Global Edge-Matched Admin Data
The Global Admin project is a data processing pipeline designed to take the best available administration boundary information from multiple sources (OCHA, government, OSM, GADM, etc), aggregating them into a single edge-matched dataset with a common schema using an automated methodology. The most detailed admin level available is used, ranging from 0-4 depending on the source. This dataset uses ISO-3 codes as the primary unit of edge-matching, with 249 currently used (not including disputed areas). Of these, 227 ISO-3 codes have subdivisions available: 114 sourced from OCHA, 106 from GADM, and 7 from public government data repositories. All these sources are matched to an admin 0 dataset produced by the UN Geospatial Information Section, and coastlines produced by OpenStreetMap. Data can be downloaded from the following links (updated weekly), last updated Monday, 15 February, 2021:
|Layer (ADM 0-4)||GeoPackage (GPKG)||File Geodatabase (GDB)|
|Boundary Polygons||wld_polygons.gpkg.zip (4.60 GB)||wld_polygons.gdb.zip (2.02 GB)|
|Cartographic Lines||wld_lines.gpkg.zip (751 MB)||wld_lines.gdb.zip (343 MB)|
|Label Points||wld_points.gpkg.zip (19.9 MB)||wld_points.gdb.zip (11.5 MB)|
The following links point to data catalogues used for this project, all data manually downloaded, and some transformations performed. These are some of the modifications performed on each source as a pre-processing step:
- OCHA: Boundary modifications are mostly limited to areas involving disputed boundaries, such as both Sudan and South Sudan claiming the Abyei Administrative Region. In this case, the area is removed from both countries when performing edge-matching, and represented as a disputed area in the admin 0 layer. In rare cases, topology cleaning is also required. For attributes that have not been formatted to the ITOS geodatabase standard, as defined by documents on GitHub, tables are manually changed to match this so they can be automatically read.

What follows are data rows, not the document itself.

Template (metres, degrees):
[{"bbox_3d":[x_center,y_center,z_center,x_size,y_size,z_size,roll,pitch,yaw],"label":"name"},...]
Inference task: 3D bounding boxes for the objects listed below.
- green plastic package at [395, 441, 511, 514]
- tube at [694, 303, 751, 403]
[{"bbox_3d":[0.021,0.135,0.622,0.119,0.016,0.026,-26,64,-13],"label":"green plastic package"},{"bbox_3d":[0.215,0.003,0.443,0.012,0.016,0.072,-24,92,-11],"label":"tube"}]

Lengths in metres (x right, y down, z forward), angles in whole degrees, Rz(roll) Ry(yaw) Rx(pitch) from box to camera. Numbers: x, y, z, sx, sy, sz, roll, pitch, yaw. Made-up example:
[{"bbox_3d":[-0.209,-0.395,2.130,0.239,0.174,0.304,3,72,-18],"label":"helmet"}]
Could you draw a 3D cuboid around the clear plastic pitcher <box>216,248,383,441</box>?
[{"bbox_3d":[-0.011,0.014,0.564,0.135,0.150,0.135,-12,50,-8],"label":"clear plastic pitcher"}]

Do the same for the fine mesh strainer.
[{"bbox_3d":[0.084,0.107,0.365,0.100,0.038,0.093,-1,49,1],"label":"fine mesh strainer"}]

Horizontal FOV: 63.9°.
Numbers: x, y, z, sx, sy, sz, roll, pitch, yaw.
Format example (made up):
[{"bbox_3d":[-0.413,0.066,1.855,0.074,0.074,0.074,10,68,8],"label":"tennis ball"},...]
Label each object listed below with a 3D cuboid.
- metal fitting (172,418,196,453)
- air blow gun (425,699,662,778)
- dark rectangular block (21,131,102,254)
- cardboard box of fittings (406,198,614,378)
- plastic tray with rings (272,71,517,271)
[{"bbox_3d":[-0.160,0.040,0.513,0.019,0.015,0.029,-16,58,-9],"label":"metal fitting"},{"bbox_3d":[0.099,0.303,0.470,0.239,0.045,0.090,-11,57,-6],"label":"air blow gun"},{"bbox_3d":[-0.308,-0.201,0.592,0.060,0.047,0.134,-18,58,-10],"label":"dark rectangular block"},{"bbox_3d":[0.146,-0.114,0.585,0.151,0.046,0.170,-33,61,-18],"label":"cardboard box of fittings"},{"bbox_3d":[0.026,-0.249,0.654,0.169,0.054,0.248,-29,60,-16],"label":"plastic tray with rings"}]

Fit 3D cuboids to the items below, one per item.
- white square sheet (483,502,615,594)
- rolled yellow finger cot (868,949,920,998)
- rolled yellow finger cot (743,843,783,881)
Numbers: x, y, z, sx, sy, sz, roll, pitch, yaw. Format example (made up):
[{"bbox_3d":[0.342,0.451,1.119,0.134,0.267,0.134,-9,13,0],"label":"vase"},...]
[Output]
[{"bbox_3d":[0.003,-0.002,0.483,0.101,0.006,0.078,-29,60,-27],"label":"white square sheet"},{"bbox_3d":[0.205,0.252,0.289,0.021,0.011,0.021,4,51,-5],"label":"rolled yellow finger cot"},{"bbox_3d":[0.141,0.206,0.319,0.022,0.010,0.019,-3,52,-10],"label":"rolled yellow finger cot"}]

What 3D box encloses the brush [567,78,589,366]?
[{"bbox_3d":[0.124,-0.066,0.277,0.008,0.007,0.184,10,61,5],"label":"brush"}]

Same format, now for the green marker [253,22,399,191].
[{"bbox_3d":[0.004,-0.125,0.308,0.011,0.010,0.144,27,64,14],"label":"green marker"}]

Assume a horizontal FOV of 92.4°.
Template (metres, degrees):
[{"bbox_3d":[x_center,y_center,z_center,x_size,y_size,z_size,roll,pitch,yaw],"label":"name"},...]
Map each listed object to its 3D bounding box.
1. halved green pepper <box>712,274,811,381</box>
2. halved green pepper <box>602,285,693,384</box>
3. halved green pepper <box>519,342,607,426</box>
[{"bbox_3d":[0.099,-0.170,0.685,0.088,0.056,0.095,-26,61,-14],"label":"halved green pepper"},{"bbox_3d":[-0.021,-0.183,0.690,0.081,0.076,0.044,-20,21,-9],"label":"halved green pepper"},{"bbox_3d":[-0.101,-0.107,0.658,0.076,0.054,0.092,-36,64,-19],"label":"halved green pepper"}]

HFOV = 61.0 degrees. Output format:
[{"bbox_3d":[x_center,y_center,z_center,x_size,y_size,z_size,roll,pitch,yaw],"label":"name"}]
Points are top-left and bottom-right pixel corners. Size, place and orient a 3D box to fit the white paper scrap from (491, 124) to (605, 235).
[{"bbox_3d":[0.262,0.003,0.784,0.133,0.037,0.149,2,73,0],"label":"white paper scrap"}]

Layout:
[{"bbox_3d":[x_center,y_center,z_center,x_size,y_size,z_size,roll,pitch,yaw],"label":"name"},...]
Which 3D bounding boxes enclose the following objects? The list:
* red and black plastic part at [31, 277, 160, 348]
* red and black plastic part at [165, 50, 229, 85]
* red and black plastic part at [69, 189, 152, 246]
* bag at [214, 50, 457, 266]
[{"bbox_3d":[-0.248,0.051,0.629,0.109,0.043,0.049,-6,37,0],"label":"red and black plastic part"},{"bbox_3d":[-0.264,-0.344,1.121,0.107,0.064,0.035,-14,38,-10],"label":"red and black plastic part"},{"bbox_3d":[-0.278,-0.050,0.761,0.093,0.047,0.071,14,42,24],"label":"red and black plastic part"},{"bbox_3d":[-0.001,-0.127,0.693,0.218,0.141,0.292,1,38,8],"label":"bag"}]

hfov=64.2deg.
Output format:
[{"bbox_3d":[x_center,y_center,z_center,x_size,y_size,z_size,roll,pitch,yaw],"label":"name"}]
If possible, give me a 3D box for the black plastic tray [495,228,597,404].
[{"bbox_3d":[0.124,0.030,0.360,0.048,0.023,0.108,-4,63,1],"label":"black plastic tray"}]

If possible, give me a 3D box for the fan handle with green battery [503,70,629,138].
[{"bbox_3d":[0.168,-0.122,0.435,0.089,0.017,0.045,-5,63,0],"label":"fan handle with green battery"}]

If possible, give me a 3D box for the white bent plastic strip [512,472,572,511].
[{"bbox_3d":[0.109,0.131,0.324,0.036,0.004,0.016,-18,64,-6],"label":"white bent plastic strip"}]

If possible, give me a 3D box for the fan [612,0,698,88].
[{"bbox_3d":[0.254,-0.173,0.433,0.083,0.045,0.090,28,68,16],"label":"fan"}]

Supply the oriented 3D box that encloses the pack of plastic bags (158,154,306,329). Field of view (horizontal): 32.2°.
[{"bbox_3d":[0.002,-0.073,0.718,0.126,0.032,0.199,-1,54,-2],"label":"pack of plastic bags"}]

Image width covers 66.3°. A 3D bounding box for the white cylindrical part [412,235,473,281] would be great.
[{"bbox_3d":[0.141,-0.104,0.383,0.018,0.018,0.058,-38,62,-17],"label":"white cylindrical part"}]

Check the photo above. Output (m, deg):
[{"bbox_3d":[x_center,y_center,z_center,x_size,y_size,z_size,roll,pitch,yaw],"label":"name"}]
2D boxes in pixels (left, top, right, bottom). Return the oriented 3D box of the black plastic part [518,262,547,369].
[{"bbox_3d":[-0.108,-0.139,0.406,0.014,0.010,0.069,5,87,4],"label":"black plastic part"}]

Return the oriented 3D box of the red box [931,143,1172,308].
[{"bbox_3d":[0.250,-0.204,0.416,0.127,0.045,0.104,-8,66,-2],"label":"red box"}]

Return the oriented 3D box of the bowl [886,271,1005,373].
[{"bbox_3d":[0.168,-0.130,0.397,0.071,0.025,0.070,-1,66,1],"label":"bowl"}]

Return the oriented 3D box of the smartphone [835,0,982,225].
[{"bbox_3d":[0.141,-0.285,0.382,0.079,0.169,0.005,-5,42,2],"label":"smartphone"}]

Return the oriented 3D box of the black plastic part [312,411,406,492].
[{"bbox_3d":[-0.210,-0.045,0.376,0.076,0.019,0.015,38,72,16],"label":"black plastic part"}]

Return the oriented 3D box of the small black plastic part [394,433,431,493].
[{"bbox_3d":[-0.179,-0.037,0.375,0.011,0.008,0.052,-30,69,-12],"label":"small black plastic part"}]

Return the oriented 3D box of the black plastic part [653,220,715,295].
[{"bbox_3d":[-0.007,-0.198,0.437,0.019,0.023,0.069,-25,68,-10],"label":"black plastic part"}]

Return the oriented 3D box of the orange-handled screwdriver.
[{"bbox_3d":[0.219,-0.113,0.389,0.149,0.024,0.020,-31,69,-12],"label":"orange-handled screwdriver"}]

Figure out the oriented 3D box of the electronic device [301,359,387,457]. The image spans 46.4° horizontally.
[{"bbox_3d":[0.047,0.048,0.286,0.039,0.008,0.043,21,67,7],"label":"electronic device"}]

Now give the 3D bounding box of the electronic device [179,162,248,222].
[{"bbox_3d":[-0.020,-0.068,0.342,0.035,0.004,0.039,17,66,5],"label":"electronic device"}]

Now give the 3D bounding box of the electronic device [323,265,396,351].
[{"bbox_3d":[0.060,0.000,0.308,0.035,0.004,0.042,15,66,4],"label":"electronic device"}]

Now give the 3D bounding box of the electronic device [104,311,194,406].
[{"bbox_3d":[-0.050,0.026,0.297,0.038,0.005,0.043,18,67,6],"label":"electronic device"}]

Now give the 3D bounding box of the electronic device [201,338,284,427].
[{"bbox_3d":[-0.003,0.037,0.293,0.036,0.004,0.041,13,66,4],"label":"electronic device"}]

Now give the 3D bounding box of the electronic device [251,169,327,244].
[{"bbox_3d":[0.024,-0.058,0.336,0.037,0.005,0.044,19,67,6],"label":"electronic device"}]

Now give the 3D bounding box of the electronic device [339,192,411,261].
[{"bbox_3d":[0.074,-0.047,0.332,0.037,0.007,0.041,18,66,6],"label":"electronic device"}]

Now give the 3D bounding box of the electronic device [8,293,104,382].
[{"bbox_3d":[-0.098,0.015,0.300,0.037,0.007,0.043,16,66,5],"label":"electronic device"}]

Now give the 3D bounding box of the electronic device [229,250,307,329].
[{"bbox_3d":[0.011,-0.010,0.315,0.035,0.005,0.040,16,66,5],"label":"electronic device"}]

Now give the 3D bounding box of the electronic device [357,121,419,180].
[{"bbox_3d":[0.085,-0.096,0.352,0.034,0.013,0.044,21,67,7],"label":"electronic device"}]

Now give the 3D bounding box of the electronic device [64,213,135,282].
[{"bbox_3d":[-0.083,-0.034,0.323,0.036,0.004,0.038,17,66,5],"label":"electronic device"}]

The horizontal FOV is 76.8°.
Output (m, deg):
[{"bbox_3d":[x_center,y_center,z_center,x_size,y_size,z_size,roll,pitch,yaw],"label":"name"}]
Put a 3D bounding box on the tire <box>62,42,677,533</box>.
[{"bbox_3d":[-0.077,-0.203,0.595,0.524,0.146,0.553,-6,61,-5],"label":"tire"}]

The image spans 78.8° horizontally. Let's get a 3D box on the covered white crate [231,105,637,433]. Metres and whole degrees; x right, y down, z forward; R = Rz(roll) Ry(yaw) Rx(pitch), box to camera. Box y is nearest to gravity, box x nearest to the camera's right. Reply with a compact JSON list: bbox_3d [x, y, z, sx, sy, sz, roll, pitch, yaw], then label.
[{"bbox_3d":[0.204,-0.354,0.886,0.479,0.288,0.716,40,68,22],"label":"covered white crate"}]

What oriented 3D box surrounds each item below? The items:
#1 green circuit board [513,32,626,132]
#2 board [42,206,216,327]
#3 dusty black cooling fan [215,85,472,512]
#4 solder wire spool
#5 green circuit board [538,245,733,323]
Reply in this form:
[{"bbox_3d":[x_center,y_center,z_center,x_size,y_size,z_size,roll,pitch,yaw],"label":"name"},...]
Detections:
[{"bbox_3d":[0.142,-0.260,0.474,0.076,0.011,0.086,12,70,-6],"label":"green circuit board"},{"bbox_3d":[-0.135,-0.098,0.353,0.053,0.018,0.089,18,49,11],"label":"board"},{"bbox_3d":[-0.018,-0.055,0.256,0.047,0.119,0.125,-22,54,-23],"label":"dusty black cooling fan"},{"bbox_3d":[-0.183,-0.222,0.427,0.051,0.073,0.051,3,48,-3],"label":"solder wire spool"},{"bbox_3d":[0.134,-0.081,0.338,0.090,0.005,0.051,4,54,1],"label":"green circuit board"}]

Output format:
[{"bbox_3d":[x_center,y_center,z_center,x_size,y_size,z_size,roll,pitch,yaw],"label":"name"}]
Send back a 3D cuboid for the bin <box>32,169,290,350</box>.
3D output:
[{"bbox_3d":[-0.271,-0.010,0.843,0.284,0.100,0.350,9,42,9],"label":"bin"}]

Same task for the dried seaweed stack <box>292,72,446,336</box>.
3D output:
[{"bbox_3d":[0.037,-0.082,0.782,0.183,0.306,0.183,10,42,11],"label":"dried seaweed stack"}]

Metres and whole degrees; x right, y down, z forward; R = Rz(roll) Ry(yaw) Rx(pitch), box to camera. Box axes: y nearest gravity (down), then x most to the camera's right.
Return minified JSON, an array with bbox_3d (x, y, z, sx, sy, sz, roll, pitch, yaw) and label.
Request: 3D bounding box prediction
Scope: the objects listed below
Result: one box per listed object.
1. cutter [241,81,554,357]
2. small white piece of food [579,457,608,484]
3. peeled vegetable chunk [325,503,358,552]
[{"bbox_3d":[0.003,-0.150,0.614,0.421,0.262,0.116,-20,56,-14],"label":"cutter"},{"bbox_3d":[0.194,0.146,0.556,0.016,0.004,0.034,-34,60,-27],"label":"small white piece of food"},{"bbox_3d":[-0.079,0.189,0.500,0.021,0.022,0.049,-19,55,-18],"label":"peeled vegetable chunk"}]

- GADM: Lakes and water bodies are classified as administrative regions with no names in this dataset, and are therefore removed before performing edge-matching.
A common problem of merging spatial data from different sources is the existence of gaps and overlaps between sources. There are many ways to address this problem, with the approach taken here being to generate borderless digital boundary files for each input. In this context, a digital boundary file is one that does not follow shorelines and international boundaries, but rather stretches out with simplified edges, intended for users to clip with their own shorelines and international boundaries. For example, Statistics Canada uses a digital boundary file when creating census blocks, later clipped with lakes and shorelines to derive a layer suitable for reference maps.
Just as with boundaries, merging attribute columns between sources with different schemas need to be conditioned so that columns align with each other. The following schema is used.
Repeating in layer
The following columns repeat for each higher level in an admin layer. An admin 2 layer will include attributes for adm2, adm1, and adm0. Replace the "X" with the indicated level.
|admX_id||Automatically generated ID used for internal pipeline management.|
|admX_ocha||P-Code taken from OCHA sources. If not an OCHA source, a P-Code like ID is generated using the ISO-2 code.|
|admX_name1||Primary administrative region name. Uses the language defined by the "lang_name1" column.|
|admX_name2||Secondary administrative region name. Uses the language defined by the "lang_name2" column.|
|admX_name3||Tertiary administrative region name. Uses the language defined by the "lang_name3" column.|
|admX_namea||All other names listed for a region are combined together using the pipe ( | ) symbol.|
Once per layer
These columns only appear a single time per layer, providing layer metadata.
|lang_name1||Primary language used for "admX_name1".|
|lang_name2||Secondary language used for "admX_name2".|
|lang_name3||Tertiary language used for "admX_name3".|
|src_name||One of: OCHA, GOVT, GADM.|
|src_url||Link where the original data source can be downloaded.|
|src_date||Date original dataset was produced.|
|src_valid||Last date original dataset was reviewed.|
|adm_max||Most detailed administrative level available for a particular ISO-3 region.|
Only in admin 0
These columns only appear in the admin 0 layer.
|adm0_fid||Feature ID code used to differentiate states and self-governing territories sharing the same ISO-3 code.|
|adm0_name||Romanized name associated to the region defined by adm0_fid.|
|adm0_label||Map label to be used for a region defined by adm0_fid.|
|adm0_cont||Code of the continent a given ISO-3 belongs to.|
|adm0_color||When creating thematic maps, features sharing the same value for this column should be coloured together.|
|adm0_stsc||Indicates the sovereignty status code of the region given as an integer.|
|adm0_stsn||Indicates the sovereignty status of the region (State, Territory, Special Region, etc).|